--- PROVIDED RECORDS ---
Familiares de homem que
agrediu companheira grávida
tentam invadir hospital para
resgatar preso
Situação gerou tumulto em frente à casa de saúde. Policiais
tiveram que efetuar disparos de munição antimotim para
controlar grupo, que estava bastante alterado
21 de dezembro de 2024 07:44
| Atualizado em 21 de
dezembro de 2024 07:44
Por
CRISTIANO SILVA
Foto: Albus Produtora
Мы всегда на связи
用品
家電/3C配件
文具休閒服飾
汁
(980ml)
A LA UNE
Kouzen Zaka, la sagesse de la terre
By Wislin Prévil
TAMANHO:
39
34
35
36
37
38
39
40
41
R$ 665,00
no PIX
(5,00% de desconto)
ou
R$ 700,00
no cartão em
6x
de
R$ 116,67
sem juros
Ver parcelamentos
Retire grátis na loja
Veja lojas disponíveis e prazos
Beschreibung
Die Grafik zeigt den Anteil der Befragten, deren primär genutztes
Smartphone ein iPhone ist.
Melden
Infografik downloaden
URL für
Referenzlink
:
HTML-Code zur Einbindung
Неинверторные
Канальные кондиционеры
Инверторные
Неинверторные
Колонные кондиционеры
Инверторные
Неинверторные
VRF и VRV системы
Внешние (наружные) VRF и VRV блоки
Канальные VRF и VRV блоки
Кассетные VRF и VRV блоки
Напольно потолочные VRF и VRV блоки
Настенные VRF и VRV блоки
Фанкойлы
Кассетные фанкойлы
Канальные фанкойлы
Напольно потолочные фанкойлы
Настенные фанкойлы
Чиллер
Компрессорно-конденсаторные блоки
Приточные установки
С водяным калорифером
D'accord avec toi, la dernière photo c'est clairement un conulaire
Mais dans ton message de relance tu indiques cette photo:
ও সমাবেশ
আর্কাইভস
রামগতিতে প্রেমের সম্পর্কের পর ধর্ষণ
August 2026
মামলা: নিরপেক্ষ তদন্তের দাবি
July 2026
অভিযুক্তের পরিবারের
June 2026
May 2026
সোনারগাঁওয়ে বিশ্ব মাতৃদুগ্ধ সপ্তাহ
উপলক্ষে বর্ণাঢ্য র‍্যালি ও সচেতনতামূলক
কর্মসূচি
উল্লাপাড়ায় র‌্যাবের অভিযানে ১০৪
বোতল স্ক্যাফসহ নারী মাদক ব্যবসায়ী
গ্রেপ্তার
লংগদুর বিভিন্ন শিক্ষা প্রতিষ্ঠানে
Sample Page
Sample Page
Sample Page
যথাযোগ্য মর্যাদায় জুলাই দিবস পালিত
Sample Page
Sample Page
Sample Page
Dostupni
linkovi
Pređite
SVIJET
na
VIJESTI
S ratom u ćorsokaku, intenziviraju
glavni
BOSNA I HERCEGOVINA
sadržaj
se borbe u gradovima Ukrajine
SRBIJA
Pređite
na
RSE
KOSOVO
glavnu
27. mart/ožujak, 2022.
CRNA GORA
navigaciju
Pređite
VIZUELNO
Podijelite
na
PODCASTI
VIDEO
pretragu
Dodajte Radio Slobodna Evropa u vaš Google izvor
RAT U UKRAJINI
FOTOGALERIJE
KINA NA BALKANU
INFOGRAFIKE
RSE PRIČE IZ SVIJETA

--- WHAT NEEDS TO BE DONE ---
Within the entries, find all lines holding "Кассетные" and copy each one.

--- TASK RESULT ---
Кассетные VRF и VRV блоки
Кассетные фанкойлы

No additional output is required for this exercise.